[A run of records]
_ _ _

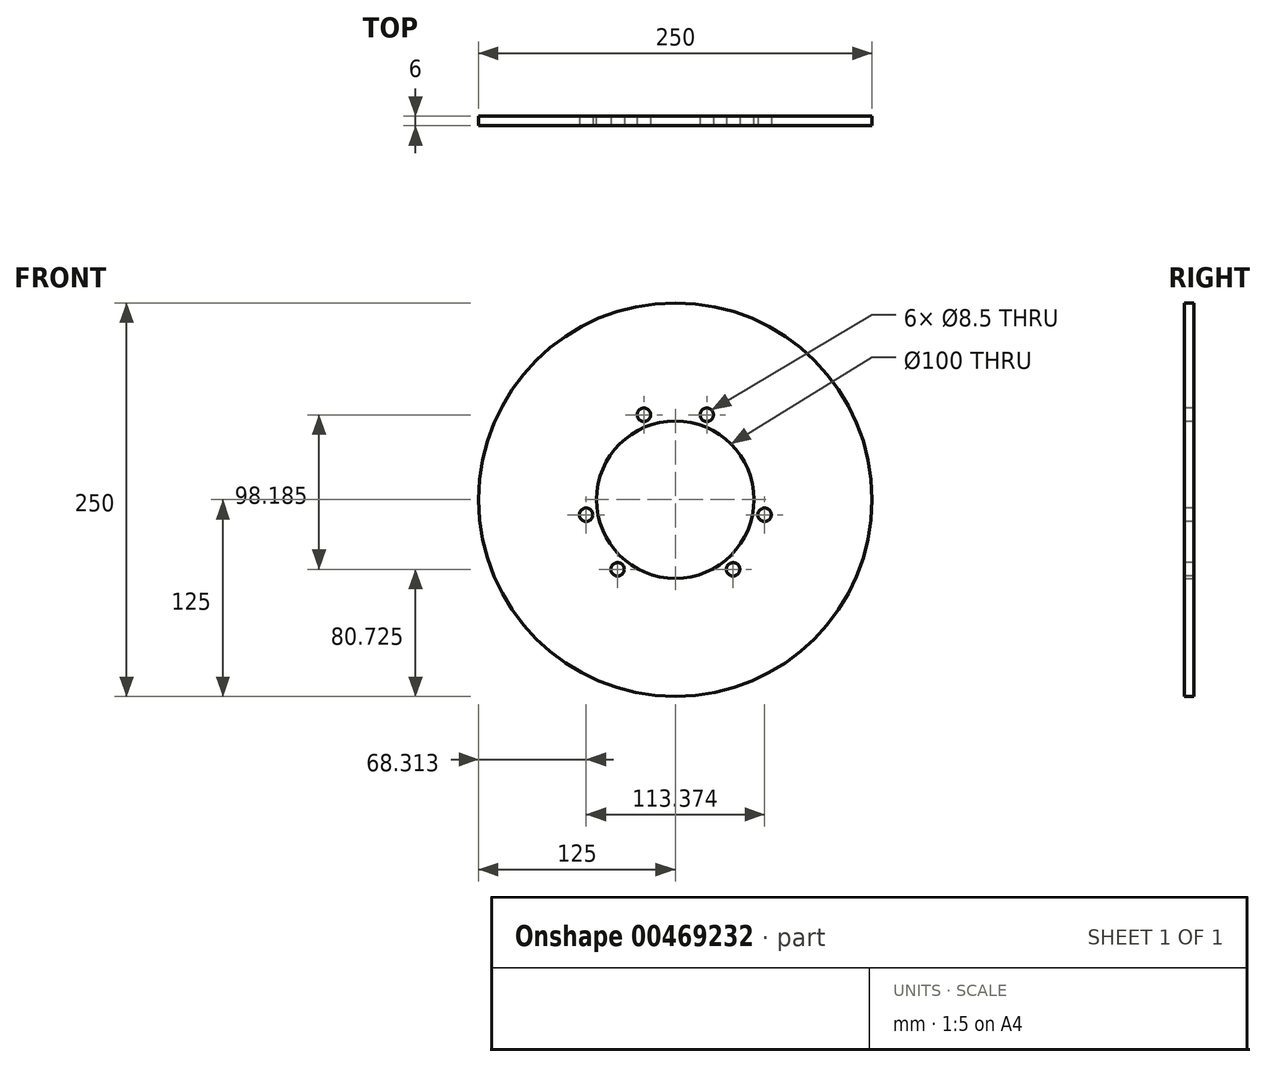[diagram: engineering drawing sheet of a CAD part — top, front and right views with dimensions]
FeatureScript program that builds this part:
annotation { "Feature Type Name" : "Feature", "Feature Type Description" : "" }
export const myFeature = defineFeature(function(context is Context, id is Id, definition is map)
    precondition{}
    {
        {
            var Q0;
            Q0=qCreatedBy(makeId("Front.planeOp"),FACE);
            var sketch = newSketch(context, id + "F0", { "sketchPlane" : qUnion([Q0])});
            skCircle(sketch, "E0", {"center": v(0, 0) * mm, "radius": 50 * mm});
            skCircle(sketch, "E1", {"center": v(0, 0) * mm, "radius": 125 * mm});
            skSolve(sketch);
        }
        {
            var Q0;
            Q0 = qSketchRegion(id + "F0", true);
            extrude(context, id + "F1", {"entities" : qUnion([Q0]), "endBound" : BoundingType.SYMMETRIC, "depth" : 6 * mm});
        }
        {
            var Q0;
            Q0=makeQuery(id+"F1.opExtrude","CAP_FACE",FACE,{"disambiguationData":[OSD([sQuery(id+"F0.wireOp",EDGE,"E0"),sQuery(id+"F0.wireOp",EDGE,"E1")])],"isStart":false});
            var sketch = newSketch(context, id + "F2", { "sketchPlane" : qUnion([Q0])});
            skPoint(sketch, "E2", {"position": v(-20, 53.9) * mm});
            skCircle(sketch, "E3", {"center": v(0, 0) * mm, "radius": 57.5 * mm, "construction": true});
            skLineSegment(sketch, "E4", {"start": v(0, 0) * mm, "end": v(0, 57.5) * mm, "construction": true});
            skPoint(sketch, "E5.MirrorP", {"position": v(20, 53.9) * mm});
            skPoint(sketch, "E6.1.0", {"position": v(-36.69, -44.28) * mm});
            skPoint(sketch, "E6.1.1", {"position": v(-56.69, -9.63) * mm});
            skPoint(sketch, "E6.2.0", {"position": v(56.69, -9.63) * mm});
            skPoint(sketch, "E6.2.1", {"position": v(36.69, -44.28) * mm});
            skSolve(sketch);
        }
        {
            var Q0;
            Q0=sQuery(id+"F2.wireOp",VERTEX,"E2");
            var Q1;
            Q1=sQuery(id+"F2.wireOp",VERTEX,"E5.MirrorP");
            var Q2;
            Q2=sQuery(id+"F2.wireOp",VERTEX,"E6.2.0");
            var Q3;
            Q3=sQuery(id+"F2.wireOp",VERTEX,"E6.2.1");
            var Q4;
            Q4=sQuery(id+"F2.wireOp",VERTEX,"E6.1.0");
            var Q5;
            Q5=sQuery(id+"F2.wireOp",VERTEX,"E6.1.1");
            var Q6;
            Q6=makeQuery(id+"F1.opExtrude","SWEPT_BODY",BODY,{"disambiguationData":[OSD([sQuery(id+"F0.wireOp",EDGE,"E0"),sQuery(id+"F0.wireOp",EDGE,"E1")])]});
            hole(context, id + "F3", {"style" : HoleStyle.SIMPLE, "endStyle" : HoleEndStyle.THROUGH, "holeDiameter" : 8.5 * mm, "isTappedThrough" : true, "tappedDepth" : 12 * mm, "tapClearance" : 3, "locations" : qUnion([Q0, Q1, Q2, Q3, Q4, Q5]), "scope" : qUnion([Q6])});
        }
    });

_ _ _

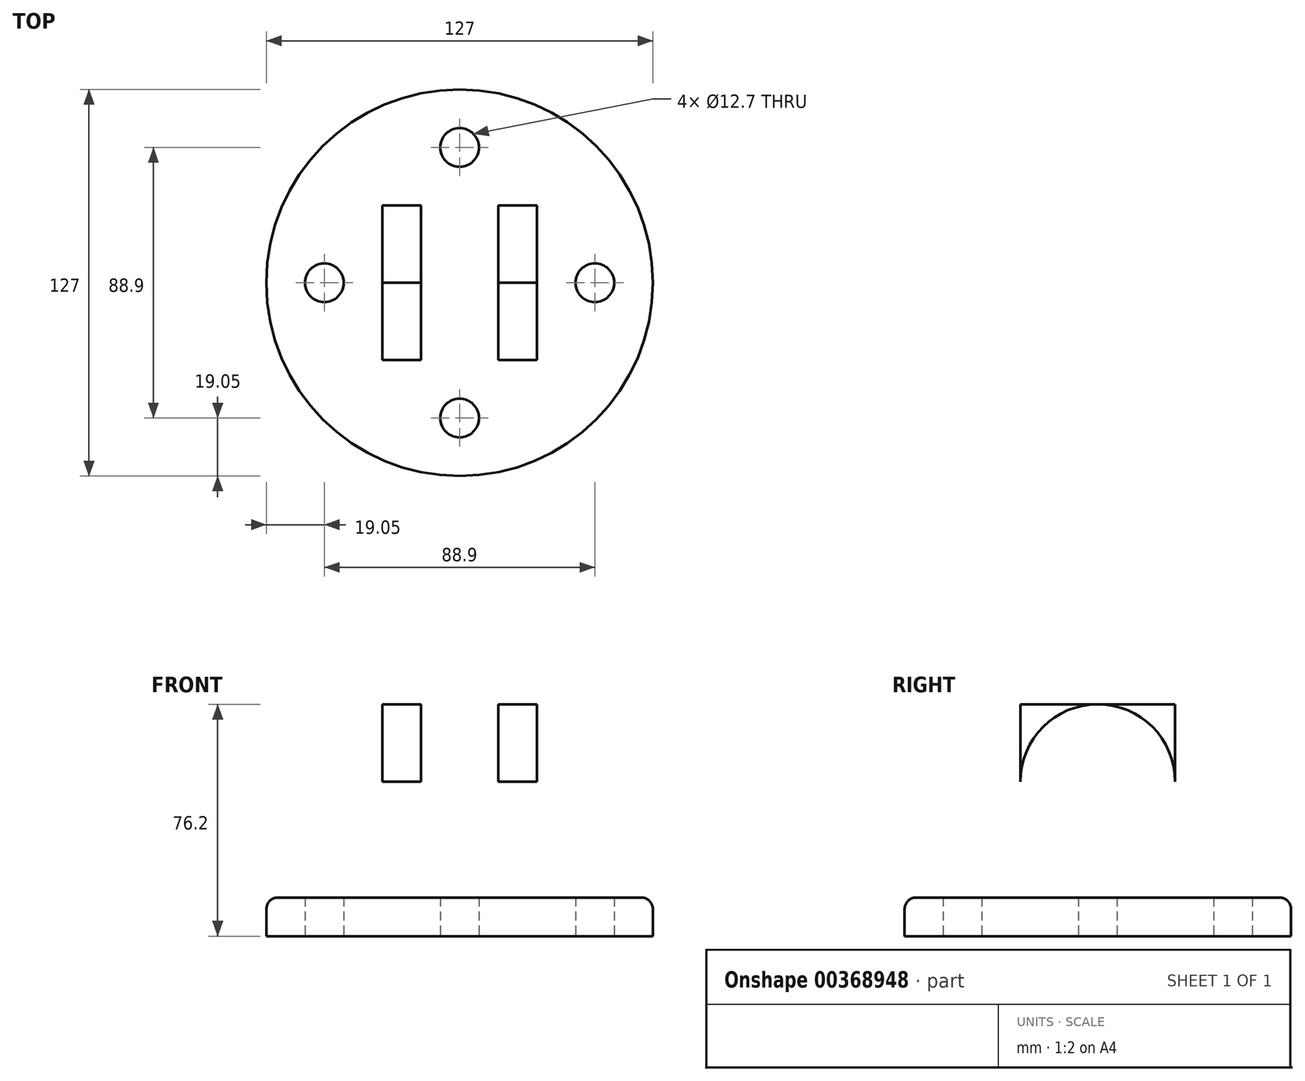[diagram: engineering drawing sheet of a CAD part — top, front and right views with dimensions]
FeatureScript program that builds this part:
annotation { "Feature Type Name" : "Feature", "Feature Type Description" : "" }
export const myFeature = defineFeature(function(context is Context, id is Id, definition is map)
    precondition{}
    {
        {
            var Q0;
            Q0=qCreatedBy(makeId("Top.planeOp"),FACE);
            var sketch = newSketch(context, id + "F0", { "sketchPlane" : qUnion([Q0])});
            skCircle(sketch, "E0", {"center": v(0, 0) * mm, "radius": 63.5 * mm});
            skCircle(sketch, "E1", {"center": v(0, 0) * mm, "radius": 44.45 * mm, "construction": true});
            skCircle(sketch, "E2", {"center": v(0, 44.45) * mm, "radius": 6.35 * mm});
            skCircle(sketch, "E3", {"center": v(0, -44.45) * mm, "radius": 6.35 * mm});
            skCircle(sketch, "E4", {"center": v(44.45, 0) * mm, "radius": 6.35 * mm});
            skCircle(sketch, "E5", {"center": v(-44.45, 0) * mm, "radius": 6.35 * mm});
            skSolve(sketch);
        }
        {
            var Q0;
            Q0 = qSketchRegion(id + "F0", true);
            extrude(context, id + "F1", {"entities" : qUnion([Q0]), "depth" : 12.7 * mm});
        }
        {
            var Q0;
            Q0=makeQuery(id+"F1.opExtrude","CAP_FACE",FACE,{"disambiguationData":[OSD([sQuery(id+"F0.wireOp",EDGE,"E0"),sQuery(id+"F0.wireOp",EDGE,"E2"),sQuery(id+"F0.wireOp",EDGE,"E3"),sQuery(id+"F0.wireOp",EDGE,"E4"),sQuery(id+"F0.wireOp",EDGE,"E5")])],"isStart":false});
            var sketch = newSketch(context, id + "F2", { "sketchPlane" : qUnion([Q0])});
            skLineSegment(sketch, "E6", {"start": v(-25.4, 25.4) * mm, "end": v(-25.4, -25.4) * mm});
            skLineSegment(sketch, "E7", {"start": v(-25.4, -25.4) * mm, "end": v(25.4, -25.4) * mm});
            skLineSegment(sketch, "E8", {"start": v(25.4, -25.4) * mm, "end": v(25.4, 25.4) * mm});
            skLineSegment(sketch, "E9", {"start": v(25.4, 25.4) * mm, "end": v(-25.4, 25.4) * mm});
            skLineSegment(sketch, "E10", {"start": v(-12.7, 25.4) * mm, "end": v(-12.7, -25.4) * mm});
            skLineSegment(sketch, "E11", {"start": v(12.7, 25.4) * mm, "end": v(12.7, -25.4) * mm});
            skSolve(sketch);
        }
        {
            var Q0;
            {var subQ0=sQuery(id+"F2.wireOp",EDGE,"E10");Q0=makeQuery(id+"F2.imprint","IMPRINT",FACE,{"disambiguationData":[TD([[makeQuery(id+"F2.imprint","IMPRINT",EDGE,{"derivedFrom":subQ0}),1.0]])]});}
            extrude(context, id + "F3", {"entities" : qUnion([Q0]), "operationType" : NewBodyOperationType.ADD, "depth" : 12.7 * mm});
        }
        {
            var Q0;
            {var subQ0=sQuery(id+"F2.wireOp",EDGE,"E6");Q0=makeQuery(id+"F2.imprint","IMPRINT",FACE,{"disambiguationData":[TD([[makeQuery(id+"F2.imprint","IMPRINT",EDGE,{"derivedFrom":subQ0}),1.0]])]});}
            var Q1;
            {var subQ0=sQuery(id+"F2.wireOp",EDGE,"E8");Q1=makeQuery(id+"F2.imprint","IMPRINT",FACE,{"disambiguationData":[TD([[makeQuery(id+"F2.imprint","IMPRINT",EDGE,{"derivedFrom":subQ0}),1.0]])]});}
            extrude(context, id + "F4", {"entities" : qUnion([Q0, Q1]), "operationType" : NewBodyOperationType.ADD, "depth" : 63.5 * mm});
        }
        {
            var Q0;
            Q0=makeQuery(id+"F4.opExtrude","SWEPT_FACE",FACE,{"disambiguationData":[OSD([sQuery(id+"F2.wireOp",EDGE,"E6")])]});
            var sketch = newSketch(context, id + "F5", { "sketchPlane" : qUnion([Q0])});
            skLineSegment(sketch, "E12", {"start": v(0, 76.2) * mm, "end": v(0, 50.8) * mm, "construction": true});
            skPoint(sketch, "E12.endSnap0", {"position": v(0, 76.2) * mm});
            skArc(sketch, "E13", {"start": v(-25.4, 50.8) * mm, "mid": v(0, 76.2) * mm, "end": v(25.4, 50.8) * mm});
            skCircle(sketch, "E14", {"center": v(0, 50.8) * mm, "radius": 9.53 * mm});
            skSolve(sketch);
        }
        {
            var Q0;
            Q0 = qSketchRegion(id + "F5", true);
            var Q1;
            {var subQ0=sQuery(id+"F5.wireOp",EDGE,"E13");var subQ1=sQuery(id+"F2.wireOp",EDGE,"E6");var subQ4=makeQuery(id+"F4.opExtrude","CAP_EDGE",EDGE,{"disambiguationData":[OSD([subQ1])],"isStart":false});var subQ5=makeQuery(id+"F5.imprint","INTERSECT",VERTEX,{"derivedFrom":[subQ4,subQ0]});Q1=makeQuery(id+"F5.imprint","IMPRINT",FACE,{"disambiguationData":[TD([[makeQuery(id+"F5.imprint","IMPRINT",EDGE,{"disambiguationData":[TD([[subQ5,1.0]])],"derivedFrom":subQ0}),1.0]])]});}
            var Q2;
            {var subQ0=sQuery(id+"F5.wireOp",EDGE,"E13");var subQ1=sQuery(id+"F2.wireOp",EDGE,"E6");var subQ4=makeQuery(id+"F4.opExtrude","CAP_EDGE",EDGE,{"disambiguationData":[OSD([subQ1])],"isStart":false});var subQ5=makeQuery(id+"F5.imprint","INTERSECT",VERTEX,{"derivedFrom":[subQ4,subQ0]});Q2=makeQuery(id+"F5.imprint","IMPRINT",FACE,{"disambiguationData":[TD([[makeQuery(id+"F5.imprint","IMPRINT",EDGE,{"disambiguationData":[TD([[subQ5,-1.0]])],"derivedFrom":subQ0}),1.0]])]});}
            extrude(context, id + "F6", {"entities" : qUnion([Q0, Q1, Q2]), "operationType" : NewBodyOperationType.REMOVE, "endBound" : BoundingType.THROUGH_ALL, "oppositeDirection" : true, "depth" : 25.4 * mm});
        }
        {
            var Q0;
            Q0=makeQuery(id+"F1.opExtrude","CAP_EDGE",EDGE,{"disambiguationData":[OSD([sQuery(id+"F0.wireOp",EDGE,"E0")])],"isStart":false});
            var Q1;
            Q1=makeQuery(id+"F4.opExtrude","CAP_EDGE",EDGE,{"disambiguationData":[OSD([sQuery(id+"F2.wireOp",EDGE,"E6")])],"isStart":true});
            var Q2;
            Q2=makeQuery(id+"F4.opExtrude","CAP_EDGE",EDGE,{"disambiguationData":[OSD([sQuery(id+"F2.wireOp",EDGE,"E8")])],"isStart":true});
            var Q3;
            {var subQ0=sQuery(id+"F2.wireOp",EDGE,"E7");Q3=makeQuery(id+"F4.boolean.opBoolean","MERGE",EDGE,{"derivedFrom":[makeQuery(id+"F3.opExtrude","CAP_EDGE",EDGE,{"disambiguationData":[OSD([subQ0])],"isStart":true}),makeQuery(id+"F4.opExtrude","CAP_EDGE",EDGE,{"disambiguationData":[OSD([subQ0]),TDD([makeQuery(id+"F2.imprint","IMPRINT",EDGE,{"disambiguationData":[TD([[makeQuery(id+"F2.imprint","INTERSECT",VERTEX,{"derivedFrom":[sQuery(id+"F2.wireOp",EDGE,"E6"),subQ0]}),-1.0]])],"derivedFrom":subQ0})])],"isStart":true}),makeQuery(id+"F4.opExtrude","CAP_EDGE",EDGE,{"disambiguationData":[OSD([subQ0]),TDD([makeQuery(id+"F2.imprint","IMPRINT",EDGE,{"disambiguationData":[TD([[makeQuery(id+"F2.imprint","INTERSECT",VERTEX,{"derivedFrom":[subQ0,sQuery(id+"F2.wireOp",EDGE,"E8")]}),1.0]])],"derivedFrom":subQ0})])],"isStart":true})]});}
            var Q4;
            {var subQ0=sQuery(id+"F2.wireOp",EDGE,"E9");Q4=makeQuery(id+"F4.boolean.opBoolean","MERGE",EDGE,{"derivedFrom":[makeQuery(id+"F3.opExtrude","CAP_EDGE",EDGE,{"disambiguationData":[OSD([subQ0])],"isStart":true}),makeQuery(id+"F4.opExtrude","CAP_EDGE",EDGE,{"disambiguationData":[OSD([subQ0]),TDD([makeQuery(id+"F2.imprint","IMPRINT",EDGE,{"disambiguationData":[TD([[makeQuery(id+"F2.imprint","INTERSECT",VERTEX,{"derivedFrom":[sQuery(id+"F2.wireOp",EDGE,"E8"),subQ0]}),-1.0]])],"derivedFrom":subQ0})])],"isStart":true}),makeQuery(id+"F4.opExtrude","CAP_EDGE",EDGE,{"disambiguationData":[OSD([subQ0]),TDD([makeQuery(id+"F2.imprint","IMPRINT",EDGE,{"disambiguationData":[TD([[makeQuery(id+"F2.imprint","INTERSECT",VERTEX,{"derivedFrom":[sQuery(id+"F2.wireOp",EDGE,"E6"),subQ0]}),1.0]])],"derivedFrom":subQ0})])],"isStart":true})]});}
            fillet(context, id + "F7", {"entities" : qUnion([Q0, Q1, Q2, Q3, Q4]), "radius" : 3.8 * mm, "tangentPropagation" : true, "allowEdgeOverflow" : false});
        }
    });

_ _ _

Find every line in the rows above that contains the string "skPoint", and copy each of those lines.

            skPoint(sketch, "E2", {"position": v(-20, 53.9) * mm});
            skPoint(sketch, "E5.MirrorP", {"position": v(20, 53.9) * mm});
            skPoint(sketch, "E6.1.0", {"position": v(-36.69, -44.28) * mm});
            skPoint(sketch, "E6.1.1", {"position": v(-56.69, -9.63) * mm});
            skPoint(sketch, "E6.2.0", {"position": v(56.69, -9.63) * mm});
            skPoint(sketch, "E6.2.1", {"position": v(36.69, -44.28) * mm});
            skPoint(sketch, "E12.endSnap0", {"position": v(0, 76.2) * mm});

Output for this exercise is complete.